• TASK INSTRUCTIONS:
Please put the entries from the line with "scientific name: Machaeranthera gymnocephala" up to and including the line with "catalogue / barcode: US 2937523" into a two-column CSV with the columns field and value. Give one row per entry, with each value in its own quoted field and any line breaks turned into spaces.

— start DATA EXCERPTS —

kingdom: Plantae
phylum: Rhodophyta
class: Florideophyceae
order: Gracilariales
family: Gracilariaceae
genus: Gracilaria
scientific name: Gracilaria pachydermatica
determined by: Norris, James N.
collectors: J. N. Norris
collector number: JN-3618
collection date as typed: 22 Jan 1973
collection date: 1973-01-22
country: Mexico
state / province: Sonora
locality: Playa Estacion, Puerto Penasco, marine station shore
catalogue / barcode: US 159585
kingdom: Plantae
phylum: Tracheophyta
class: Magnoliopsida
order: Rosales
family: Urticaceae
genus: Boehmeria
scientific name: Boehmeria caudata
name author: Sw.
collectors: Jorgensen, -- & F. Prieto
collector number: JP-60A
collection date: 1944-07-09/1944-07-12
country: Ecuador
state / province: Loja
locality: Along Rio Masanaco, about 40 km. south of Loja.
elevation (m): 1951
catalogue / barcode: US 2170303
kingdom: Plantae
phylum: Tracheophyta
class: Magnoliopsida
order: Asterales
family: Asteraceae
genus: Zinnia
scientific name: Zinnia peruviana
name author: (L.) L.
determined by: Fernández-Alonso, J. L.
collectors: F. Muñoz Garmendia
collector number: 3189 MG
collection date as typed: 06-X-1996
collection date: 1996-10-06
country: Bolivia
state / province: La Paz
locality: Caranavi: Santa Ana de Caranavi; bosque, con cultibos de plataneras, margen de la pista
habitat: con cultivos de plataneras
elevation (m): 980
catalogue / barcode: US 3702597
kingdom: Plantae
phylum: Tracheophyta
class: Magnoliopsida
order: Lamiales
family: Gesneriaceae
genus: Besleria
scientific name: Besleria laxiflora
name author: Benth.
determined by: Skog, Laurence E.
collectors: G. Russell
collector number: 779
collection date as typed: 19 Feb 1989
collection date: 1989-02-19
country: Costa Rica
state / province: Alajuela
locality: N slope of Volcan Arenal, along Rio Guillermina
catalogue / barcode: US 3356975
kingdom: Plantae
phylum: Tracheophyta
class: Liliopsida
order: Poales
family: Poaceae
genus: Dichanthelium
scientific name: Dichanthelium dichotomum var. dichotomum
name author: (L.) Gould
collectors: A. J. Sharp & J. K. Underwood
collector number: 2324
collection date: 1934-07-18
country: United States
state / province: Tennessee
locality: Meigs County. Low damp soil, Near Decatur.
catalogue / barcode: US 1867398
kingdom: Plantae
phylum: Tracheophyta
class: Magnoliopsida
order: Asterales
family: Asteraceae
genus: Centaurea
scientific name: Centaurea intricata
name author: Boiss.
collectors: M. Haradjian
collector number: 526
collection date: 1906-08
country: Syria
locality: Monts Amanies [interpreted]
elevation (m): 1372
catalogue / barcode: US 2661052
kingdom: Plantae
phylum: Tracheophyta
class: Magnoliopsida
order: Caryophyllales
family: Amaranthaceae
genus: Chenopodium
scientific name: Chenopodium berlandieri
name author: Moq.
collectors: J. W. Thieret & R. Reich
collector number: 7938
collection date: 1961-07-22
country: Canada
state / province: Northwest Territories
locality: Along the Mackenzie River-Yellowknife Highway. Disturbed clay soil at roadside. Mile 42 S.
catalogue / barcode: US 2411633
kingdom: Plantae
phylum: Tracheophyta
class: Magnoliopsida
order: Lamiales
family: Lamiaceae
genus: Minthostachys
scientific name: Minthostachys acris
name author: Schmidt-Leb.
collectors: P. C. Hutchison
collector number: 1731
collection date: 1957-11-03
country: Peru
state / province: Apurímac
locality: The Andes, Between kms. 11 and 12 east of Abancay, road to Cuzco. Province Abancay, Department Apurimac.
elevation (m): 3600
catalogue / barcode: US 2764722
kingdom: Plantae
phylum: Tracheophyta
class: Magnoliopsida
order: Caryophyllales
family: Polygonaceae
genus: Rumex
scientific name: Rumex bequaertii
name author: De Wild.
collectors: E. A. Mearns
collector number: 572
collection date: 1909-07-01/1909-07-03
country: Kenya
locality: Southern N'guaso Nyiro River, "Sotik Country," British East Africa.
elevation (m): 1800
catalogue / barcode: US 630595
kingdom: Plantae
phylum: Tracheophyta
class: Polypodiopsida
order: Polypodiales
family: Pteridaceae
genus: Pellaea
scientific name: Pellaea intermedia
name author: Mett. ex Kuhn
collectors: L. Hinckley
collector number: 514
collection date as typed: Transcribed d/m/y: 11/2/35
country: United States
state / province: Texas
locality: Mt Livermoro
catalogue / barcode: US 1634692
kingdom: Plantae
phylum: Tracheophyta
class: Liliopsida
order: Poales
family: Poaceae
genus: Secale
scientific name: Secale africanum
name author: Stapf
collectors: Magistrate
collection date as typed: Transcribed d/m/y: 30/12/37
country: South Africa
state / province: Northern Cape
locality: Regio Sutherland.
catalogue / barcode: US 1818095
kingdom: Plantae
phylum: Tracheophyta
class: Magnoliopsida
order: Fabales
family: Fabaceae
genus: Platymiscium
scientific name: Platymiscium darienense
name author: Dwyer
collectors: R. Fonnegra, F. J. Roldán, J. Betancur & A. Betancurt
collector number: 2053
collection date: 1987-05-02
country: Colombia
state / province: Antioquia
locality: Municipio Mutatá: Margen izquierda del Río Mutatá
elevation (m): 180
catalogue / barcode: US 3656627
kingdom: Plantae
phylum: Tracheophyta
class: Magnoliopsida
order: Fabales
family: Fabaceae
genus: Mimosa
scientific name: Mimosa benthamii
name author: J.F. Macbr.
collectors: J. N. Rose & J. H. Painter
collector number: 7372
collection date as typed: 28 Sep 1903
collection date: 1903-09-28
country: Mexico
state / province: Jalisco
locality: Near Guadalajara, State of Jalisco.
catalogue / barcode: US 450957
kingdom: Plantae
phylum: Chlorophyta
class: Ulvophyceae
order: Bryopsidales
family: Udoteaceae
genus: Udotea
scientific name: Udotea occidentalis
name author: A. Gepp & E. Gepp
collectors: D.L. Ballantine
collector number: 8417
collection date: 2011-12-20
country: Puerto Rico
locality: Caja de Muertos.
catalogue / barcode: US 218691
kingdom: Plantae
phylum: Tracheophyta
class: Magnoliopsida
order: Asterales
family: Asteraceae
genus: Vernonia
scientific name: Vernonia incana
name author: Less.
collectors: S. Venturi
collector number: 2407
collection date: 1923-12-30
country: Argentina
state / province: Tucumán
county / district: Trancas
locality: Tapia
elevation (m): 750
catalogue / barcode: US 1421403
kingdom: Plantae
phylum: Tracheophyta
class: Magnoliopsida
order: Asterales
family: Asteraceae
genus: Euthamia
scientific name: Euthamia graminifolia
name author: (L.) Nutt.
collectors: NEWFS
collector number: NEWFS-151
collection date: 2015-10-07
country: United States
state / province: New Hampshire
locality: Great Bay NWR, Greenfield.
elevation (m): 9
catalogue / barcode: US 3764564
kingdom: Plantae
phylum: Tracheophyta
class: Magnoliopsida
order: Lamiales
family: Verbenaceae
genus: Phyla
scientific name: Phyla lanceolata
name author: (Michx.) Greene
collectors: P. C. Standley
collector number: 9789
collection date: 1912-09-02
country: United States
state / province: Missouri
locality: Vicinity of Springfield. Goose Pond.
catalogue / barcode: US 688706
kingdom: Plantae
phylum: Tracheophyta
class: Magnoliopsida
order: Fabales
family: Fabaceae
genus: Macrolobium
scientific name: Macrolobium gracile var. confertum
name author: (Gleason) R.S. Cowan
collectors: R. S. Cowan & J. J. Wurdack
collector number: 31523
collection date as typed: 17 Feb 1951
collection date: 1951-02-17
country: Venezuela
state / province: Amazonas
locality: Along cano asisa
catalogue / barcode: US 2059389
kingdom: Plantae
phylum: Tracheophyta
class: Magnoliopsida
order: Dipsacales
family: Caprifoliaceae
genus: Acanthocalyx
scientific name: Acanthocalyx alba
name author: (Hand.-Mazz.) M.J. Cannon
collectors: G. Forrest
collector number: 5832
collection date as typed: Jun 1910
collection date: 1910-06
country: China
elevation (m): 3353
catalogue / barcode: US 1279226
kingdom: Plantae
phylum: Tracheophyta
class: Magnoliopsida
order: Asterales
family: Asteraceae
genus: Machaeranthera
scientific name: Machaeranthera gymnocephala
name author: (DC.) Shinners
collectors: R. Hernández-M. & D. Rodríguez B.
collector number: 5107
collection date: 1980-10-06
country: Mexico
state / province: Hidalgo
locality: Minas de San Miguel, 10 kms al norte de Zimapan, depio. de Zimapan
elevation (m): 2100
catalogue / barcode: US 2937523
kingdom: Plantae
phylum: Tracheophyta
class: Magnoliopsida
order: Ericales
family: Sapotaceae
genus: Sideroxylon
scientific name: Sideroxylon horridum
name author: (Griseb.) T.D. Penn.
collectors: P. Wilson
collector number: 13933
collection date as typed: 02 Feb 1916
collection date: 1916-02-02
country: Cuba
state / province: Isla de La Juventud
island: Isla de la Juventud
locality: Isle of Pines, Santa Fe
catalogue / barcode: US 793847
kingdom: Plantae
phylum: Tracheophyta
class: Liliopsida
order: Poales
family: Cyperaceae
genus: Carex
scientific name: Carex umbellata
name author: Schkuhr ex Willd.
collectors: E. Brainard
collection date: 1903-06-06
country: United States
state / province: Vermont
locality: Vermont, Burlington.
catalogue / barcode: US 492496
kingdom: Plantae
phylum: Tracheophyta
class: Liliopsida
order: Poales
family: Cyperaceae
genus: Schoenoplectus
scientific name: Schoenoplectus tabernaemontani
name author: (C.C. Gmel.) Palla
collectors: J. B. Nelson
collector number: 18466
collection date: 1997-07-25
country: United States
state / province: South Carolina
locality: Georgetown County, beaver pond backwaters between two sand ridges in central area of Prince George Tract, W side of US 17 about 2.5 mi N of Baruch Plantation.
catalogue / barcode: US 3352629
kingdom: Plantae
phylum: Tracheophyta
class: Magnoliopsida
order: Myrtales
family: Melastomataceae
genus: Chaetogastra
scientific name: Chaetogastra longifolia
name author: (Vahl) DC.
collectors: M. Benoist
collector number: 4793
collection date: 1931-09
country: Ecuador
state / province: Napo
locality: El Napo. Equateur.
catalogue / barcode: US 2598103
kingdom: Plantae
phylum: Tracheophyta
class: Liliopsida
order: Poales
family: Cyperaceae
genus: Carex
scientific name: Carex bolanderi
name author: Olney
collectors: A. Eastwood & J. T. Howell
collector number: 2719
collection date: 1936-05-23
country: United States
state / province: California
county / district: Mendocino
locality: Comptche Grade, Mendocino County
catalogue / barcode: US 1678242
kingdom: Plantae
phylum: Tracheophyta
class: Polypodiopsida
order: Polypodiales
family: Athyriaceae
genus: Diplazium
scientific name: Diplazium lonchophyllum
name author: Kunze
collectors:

— end DATA EXCERPTS —

• COMPLETE ANSWER:
field,value
"scientific name:","Machaeranthera gymnocephala"
"name author:","(DC.) Shinners"
"collectors:","R. Hernández-M. & D. Rodríguez B."
"collector number:","5107"
"collection date:","1980-10-06"
"country:","Mexico"
"state / province:","Hidalgo"
"locality:","Minas de San Miguel, 10 kms al norte de Zimapan, depio. de Zimapan"
"elevation (m):","2100"
"catalogue / barcode:","US 2937523"